EXTRACTED DATA –
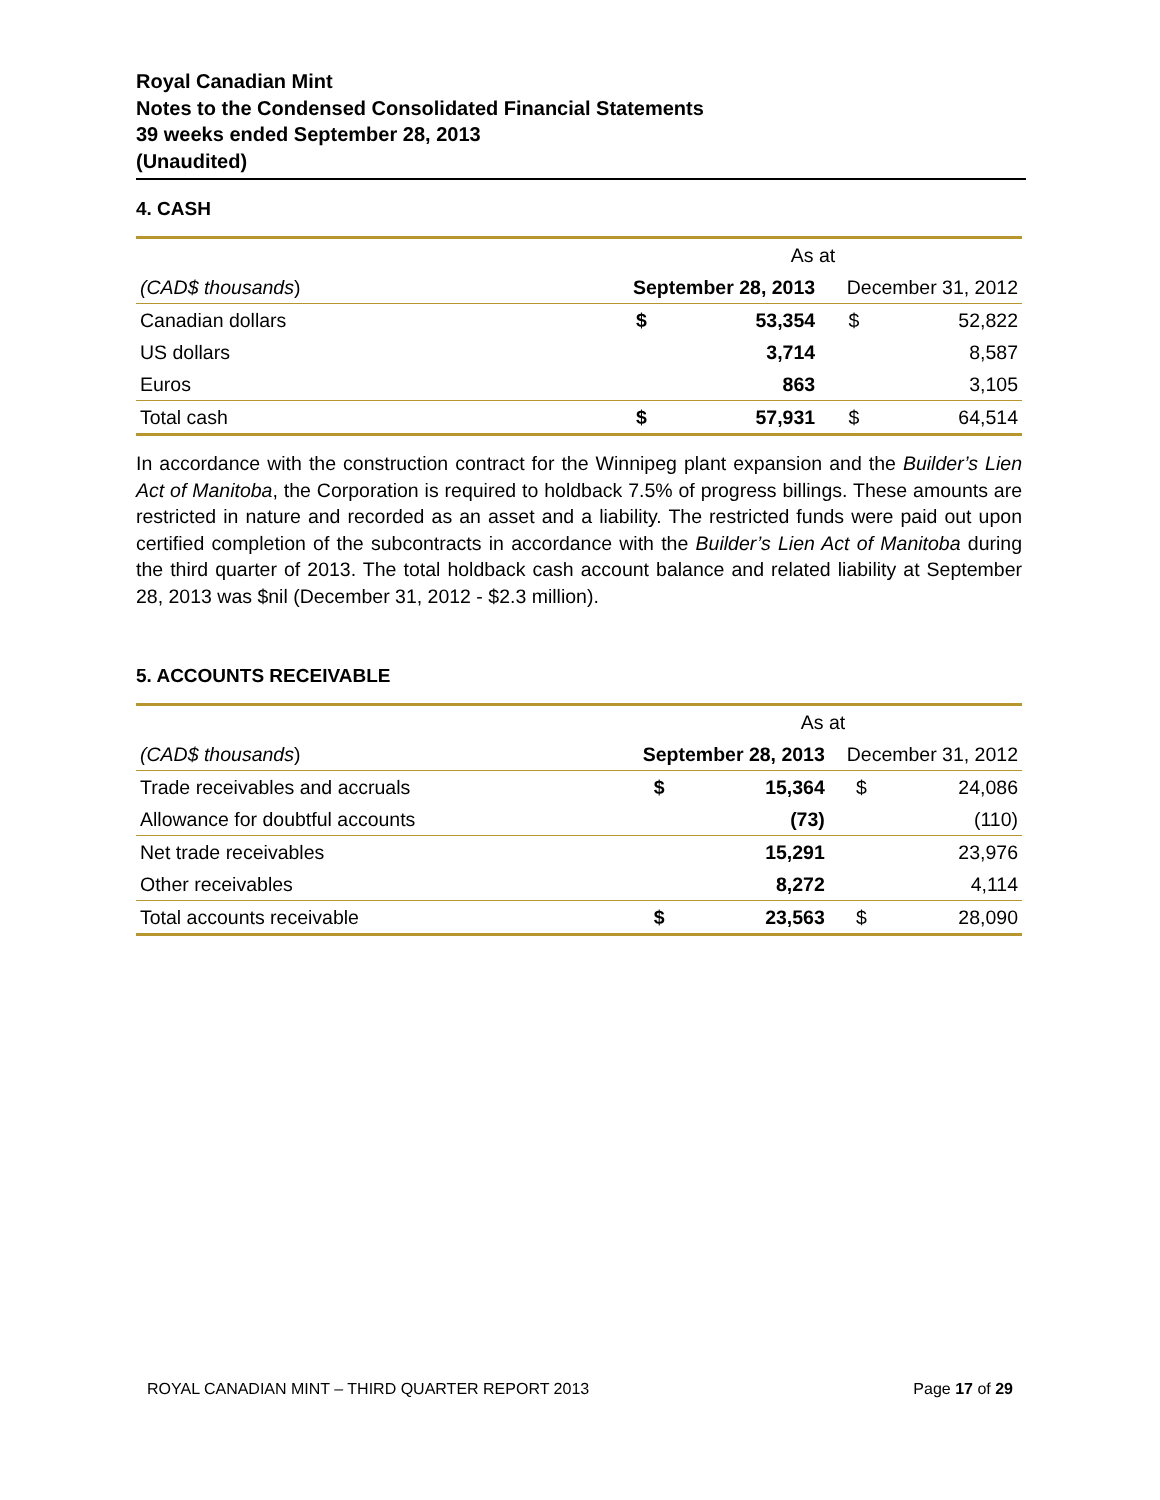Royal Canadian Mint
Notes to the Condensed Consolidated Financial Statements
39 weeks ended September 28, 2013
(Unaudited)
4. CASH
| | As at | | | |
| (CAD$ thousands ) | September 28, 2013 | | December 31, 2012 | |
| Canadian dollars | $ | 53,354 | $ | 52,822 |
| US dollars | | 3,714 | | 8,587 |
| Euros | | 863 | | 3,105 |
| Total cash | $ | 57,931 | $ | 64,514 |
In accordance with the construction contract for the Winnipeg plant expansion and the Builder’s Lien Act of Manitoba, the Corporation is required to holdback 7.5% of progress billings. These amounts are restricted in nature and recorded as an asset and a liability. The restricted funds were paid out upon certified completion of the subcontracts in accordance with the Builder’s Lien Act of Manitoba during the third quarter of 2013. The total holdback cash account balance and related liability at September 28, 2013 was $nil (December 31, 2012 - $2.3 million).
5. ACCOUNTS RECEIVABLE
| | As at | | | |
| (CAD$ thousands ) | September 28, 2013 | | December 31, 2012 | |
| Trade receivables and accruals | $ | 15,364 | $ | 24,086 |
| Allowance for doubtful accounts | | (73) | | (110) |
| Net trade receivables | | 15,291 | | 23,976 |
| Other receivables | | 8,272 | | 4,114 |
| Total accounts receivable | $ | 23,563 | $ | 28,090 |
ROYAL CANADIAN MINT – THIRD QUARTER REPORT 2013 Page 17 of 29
--
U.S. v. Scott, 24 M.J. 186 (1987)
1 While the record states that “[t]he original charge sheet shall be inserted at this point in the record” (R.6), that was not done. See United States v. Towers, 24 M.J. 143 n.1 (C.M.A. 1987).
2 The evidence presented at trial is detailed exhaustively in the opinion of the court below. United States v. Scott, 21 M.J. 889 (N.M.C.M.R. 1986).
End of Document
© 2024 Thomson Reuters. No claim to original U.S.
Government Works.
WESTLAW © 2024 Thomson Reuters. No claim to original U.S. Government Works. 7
...
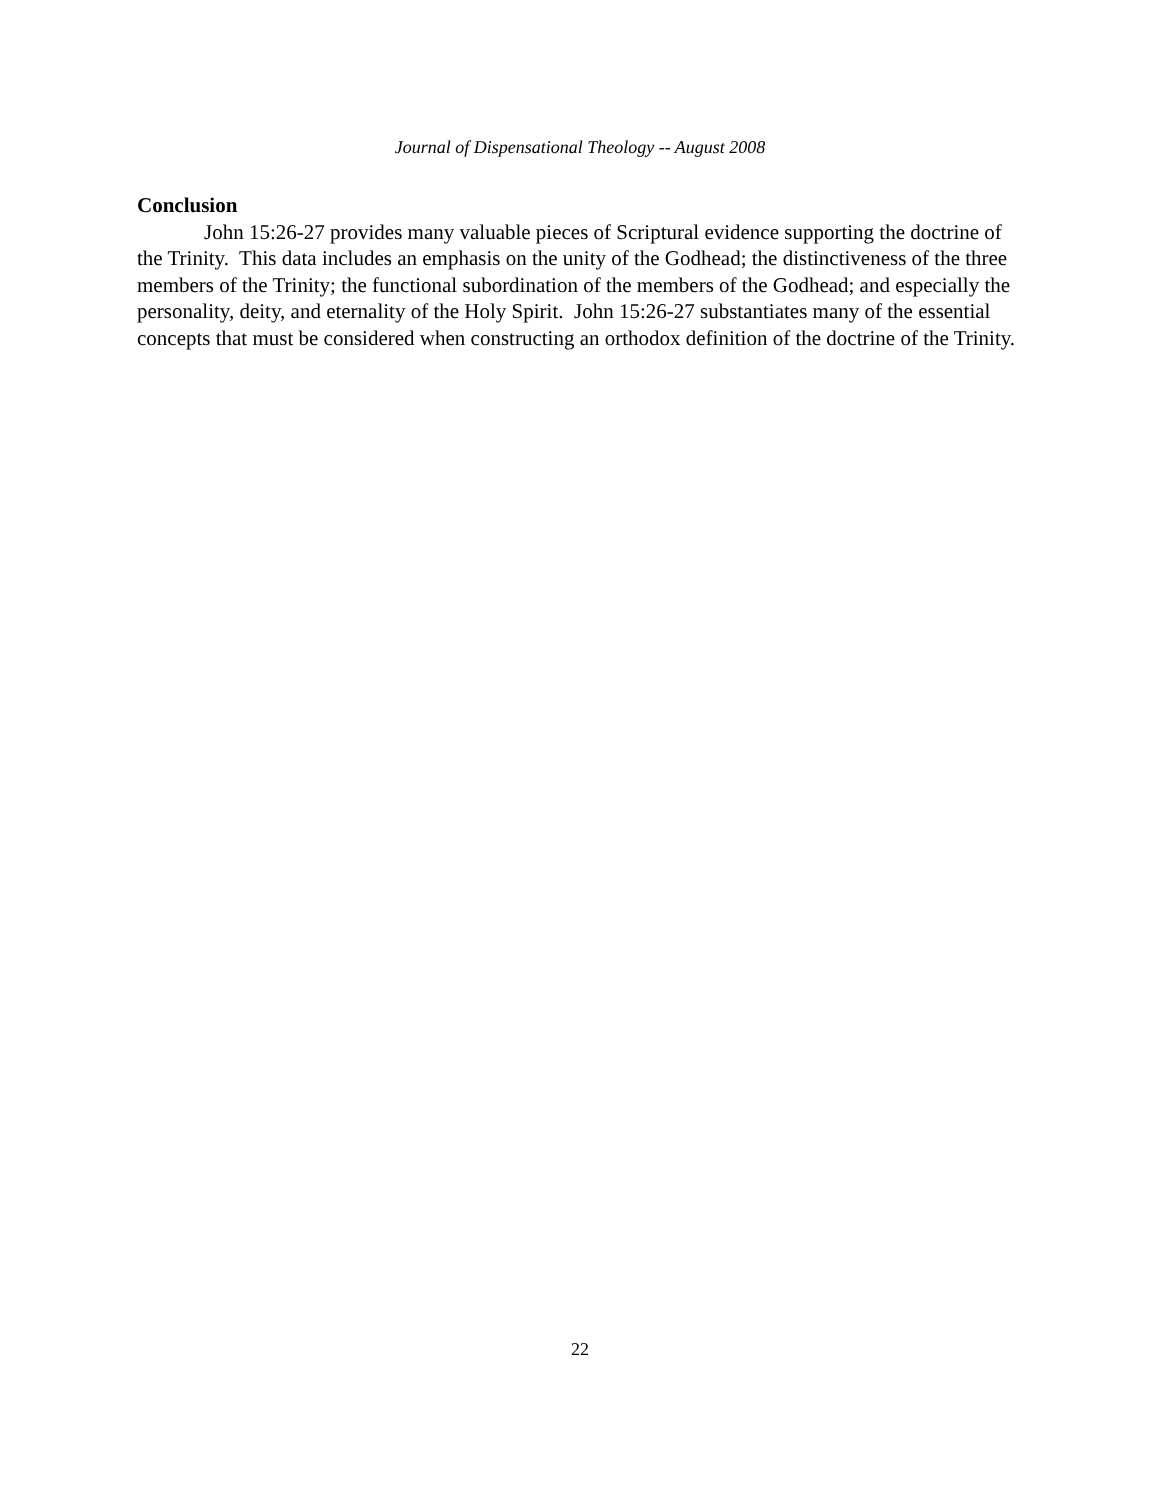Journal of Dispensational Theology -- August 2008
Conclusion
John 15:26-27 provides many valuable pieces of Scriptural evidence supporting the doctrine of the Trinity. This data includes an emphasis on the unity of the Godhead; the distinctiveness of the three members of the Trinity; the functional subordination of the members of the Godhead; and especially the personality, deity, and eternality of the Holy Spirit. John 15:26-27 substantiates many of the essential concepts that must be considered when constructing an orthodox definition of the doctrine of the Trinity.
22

TASK REQUIREMENTS – The expected answer is an exact copy of the lines above, beginning at the line with "U.S. v. Scott, 24 M.J. 186 (1987)" and ending at the line with "1 While the", with both ends in.

RESPONSE BOX –
U.S. v. Scott, 24 M.J. 186 (1987)
1 While the record states that “[t]he original charge sheet shall be inserted at this point in the record” (R.6), that was not done. See United States v. Towers, 24 M.J. 143 n.1 (C.M.A. 1987).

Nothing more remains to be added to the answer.